PROBLEM SET »
a: Which distinct methods does the HtmlUnit forum question call on the webClient object? Count the commented-out code too.
b: Reproduce the passage of the HtmlUnit forum question starting with "HtmlSpan advancedSearchAn = (HtmlSpan)" and going on through "request, boolean async)".

SOURCE DOCUMENT »
-- Opening Marker --

HtmlUnit scraping google+ page javascript. Click show more button not working

519 Views Asked by At

i am trying to scrap this page https://plus.google.com/115016587855962294424/about. Everything works fine but when i try to click show more to load more reviews nothing happens here is my code

final WebClient webClient = new WebClient(BrowserVersion.FIREFOX_24); 
page = webClient.getPage("https://plus.google.com/115016587855962294424/about"); 
assertEquals(200,page.getWebResponse().getStatusCode()); 
assertEquals("OK",page.getWebResponse().getStatusMessage()); 
System.out.println(page.getWebResponse().getStatusCode()); 

Clicking show more here

HtmlSpan advancedSearchAn = (HtmlSpan) page.getFirstByXPath("//*[@id=\"115016587855962294424-about-page\"]/div/div[1]/div/div/div[2]/div[3]/span[1]"); 
    page = advancedSearchAn.click(); 

but nothing happens i even tried

//            webClient.waitForBackgroundJavaScript(10 * 1000); 
//            webClient.setAjaxController(new NicelyResynchronizingAjaxController()); 
//            webClient.setAjaxController(new AjaxController(){ 
//                @Override 
//                public boolean processSynchron(HtmlPage page, WebRequest request, boolean async) 
//                { 
//                    return true; 
//                } 
//            }); 

Any suggestions ?

-- Closing Marker --

LISTED RECORDS »
-- Opening Marker --

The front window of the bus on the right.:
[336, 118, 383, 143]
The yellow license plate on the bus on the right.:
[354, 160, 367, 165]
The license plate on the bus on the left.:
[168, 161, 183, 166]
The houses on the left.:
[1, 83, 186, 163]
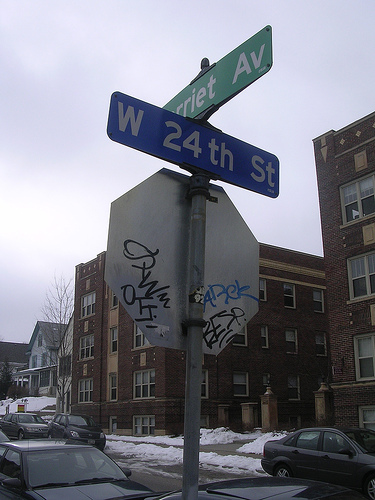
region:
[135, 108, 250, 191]
blue and white street sign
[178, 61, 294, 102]
green and white street sign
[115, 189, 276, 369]
grafitti and back of street sign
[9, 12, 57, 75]
white clouds in blue sky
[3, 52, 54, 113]
white clouds in blue sky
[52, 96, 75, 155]
white clouds in blue sky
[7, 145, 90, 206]
white clouds in blue sky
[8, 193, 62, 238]
white clouds in blue sky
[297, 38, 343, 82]
white clouds in blue sky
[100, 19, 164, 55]
white clouds in blue sky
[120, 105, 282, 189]
blue and white sign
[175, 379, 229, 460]
silver pole on the sign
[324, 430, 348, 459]
window on the car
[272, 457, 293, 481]
tire on the car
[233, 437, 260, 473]
snow on the ground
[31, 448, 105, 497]
front window of the car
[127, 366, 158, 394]
window on the building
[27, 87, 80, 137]
sky above the building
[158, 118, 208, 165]
the number 24 on the sign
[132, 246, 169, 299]
writing on the back of the sign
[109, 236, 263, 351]
black and blue grafitti on the back of a stopsign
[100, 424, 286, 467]
snow has been cleared from the sidewalks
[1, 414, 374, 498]
cars parked on both sides of the street facing the same way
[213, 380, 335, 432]
stone columns in front of a building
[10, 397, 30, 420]
real estate sign in a yard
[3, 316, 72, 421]
houses line the street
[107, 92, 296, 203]
the blue sign says "W 24th St"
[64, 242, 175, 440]
the front of a four-story red brick building with some windows facing the street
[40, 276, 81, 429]
the bare tree indicates that it is winter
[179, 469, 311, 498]
the car parked by the stopsign has a sunroof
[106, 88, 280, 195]
a blue and white street name sign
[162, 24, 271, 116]
a green and white street name sign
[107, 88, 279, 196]
W 24th St street sign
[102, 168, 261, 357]
back of street sign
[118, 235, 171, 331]
black marked graffiti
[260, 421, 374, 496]
a black car in street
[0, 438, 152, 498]
a parked black car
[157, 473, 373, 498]
a parked black car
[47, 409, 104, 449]
a parked black SUV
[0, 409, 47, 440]
a parked grey car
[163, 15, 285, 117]
a sign on a green sign.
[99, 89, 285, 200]
a blue street sign.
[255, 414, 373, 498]
a car parked in the snow.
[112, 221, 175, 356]
graffiti on a stop sign.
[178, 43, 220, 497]
a metal pole near a street.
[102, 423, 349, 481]
a sidewalk covered in snow.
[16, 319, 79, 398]
a multi story building.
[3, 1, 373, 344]
a gray cloudy sky.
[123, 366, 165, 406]
windows on the front of a building.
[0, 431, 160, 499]
a car parked near a stop sign.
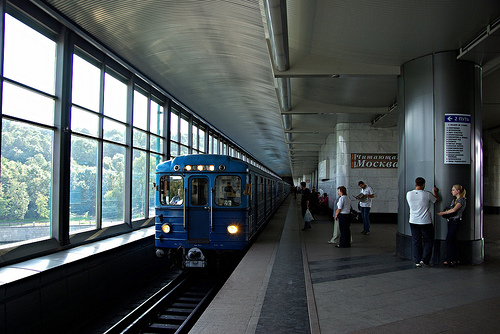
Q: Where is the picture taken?
A: A train station.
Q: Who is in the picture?
A: Travellers.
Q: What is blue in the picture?
A: A train.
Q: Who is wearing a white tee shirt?
A: A man talking to a girl.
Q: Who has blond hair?
A: The girl talking to a man.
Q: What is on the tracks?
A: A train.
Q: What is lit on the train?
A: Headlights.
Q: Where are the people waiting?
A: A platform.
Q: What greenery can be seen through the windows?
A: Trees.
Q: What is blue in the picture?
A: A train.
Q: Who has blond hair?
A: The girl against the pillar.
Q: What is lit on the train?
A: The headlights.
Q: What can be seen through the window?
A: Trees.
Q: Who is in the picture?
A: Travellers.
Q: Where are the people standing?
A: Platform.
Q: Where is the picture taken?
A: A train station.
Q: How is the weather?
A: Sunny and clar.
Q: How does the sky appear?
A: White and bright.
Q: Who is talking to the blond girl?
A: A man in a white shirt.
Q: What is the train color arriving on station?
A: Blue train.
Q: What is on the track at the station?
A: Blue train.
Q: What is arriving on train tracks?
A: Blue train.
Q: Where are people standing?
A: On track.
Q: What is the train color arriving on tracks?
A: Blue train.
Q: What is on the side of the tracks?
A: Windows.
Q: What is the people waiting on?
A: Train.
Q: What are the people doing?
A: Standing.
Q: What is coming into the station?
A: Train.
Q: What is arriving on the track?
A: Train.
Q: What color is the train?
A: Blue.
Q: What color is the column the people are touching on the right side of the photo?
A: Silver.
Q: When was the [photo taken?
A: Daytime.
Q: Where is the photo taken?
A: Train station.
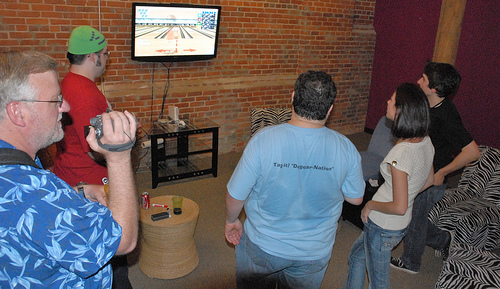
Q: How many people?
A: Five.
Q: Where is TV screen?
A: On wall.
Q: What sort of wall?
A: Brick.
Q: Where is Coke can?
A: On table.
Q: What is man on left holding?
A: Video camera.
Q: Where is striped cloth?
A: On couch.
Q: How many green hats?
A: One.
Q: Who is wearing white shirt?
A: Woman.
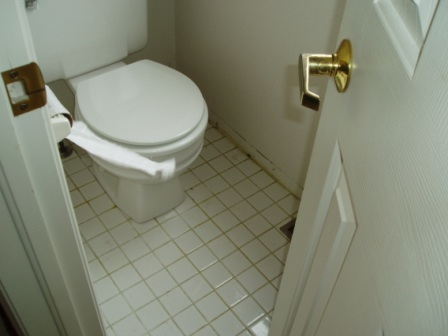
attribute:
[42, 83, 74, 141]
roll — empty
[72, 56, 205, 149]
toilet cover — closed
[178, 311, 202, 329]
tile — white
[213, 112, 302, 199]
baseboard — white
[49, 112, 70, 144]
holder — toilet paper roll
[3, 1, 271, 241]
commode — white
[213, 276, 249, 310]
tile — white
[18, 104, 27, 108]
screw — brass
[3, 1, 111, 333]
frame — door, white, wooden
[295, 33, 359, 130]
door knob — gold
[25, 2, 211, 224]
white toilet — porcelain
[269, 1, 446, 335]
door — bathroom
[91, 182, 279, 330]
floor — dirty, tiled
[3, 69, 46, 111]
stopper — door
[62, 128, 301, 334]
tile floor — white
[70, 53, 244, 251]
seat — white, wooden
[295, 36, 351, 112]
door handle — gold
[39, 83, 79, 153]
toilet paper — almost empty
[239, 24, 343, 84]
handle — door, gold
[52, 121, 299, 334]
floor — shiny, white, tiled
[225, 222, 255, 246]
tile — white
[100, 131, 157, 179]
paper — toilet, floating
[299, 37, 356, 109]
handle — gold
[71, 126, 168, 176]
paper — toilet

-- Closing Marker --

ANSWERS TO THE EXERCISES »
a: getPage, waitForBackgroundJavaScript, setAjaxController

b:
HtmlSpan advancedSearchAn = (HtmlSpan) page.getFirstByXPath("//*[@id=\"115016587855962294424-about-page\"]/div/div[1]/div/div/div[2]/div[3]/span[1]"); 
    page = advancedSearchAn.click(); 

but nothing happens i even tried

//            webClient.waitForBackgroundJavaScript(10 * 1000); 
//            webClient.setAjaxController(new NicelyResynchronizingAjaxController()); 
//            webClient.setAjaxController(new AjaxController(){ 
//                @Override 
//                public boolean processSynchron(HtmlPage page, WebRequest request, boolean async)